While fishing industry group and federal lawmakers have sought to ease dire new catch limits seen as threatening Gloucester’s and New England’s groundfishery, a leader of at least one prominent environmental group says the limit cuts of up to 77 percent “did not go far enough.”
Peter Shelley, senior counsel at the Conservation Law Foundation Massachusetts, wrote in the foundation’s online newsletter, reporting the New England Fishery Management Council’s January approval of new limits that would cut the maximum landings of Gulf of Main cod by 77 percent for both the new fishing year that begins May 1, and for 2014. The regional council, at the same session, also cut the Georges Bank cod allowable catch by 61 percent for both this year and next.
In his report, Shelley wrote that “recent assessments showed stocks at the lowest levels and declining rapidly. The fish just aren’t there anymore.”
“However, this cut to cod quota did not go far enough,” Shelley wrote. “The council implemented the least aggressive cuts allowable by law, and they pushed the limits of scientific advice.
“Failing to shut down the fishery puts short-term economic interests over the long-term health of New England’s cod fishery and the viability of a whole generation of groundfishermen,” he wrote.

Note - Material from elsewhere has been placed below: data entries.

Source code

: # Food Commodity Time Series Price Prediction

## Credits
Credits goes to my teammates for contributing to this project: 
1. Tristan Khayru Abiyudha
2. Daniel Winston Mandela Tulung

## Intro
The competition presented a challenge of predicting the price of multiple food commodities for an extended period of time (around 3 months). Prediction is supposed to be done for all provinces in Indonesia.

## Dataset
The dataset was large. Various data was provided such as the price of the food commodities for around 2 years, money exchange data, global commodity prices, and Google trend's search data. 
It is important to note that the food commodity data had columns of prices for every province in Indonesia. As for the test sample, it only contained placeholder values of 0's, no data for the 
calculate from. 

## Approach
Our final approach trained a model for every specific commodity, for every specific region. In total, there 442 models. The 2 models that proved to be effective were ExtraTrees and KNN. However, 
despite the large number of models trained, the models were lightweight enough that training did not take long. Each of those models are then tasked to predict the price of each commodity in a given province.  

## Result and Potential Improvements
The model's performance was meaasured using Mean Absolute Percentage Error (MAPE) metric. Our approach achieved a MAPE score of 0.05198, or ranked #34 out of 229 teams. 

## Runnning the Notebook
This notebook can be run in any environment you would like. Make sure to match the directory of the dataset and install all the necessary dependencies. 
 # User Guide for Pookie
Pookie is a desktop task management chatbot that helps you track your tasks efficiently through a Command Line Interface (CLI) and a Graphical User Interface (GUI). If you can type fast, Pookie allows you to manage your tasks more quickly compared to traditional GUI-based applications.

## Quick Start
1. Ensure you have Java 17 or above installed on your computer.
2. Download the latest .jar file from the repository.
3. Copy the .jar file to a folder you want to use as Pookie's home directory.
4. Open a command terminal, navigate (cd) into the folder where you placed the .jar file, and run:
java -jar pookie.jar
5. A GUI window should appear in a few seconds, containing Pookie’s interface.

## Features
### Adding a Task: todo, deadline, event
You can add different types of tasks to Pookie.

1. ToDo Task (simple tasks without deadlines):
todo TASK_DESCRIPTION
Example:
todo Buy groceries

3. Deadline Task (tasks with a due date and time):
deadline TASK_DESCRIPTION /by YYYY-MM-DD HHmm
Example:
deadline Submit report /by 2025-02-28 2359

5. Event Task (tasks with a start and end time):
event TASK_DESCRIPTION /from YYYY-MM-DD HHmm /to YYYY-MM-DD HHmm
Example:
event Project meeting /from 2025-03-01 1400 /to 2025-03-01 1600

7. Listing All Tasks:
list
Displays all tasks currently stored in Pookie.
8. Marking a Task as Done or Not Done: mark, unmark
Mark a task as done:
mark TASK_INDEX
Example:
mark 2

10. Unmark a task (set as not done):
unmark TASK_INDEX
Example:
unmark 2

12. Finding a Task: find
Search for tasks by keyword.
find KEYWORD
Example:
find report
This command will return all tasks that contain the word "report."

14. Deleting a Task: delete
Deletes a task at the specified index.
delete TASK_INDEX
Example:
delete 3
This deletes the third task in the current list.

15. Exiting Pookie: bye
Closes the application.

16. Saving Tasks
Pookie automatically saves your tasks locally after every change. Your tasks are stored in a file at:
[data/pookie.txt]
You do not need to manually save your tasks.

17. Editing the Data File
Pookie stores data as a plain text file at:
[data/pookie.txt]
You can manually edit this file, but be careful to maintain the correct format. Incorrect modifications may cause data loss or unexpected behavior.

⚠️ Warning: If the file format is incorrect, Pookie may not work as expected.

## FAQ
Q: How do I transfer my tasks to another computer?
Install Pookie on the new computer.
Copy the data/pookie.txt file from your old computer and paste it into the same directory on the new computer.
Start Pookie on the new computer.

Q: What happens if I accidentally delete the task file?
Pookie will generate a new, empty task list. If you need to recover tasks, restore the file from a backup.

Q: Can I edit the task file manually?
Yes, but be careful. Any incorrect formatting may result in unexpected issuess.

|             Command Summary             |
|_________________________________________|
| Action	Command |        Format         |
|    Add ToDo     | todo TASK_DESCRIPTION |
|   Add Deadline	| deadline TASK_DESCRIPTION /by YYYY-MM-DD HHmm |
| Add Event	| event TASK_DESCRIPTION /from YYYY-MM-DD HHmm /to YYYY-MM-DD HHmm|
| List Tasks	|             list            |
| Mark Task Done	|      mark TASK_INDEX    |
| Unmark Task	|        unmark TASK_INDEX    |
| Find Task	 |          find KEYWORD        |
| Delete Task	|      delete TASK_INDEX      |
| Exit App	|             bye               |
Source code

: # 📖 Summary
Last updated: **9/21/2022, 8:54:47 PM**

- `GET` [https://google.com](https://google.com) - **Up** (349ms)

Shelley’s comments reflected the council’s choice to peg the accepted biological Gulf of Maine cod catch at 1,550 metric tons — the relatively higher option presented by the council’s Science and Statistical Committee, which outlined the result of its latest stock assessment.
But many within the fishing industry and fishery groups have raised questions regarding the validity of the 2011 and newest assessments, which conflicted wildly with a 2008 assessments found cod stock in the midst of solid recovery. NOAA’s science program has also come under fire for not allowing rank-and-file fishermen to participate in the stock assessments under cooperative research efforts previously urged by now-former U.S. Sen. John Kerry, and fishermen have also raised questions about NOAA’s gathering methods using its new research vessel, the Bigelow.
The new cod cuts come on top of interim limits with a 22 percent cut allowed for the current fishing year by NOAA and the council under the Magnuson Act, and a number of lawmakers — including Kerry and Congressman John Tierney — had urged NOAA’s Gloucester-based Northeast regional administrator John Bullard to extend the interim limits for another year. That course had also been urged by the Gloucester-based Northeast Seafood Coalition, the industry’s largest regional policy group.
Bullard, however — acting, he said, on the advice of NOAA chief general counsel Lois Schiffer — told the council and the industry that the agency interprets Magnuson as barring a second year of interim rule.
Shelley’s proposal to shut down the cod fishery altogether is not the first time that recommendation surfaced. Fishery management council member David Goethel, a New Hampshire groundfisherman, made a similar proposal at the January council meeting —though for a dramatically different reason.
Goethel argued at the time that it made more sense to shut the fishery down to dramatize the hardship in hope that NOAA and Congress would recognize the crisis with disaster relief — and the need to rethink the science and the management of the fishery. He said a dramatic act that spared no one was preferable to “throwing 90 percent of the fishermen under the bus,” but got no support on the council for taking that step.
The acting Commerce secretary, Rebecca Blank, waited 11 months until last September to approve an economic disaster declaration for Massachusetts and the other groundfishing states, but neither Commerce nor NOAA have offered any financial aid to address the situation, and Congress deleted $150 million in fishery disaster funding from the $60 billion Hurricane Sandy disaster package before sending it to the White House last month.
Congressman John Tierney is now in the process of filing a bill that would provide disaster relief to the industry through a reallocation of $100 million or more through import tariff revenues in accordance with the 1954 Saltonstall-Kennedy Act.
That historic legislation was set up to steer 30 percent of seafood tariff revenues into a fund aimed at promoting or boosting America’s fisheries, but, over time, that money has instead been allocated into NOAA operations, where it remains today.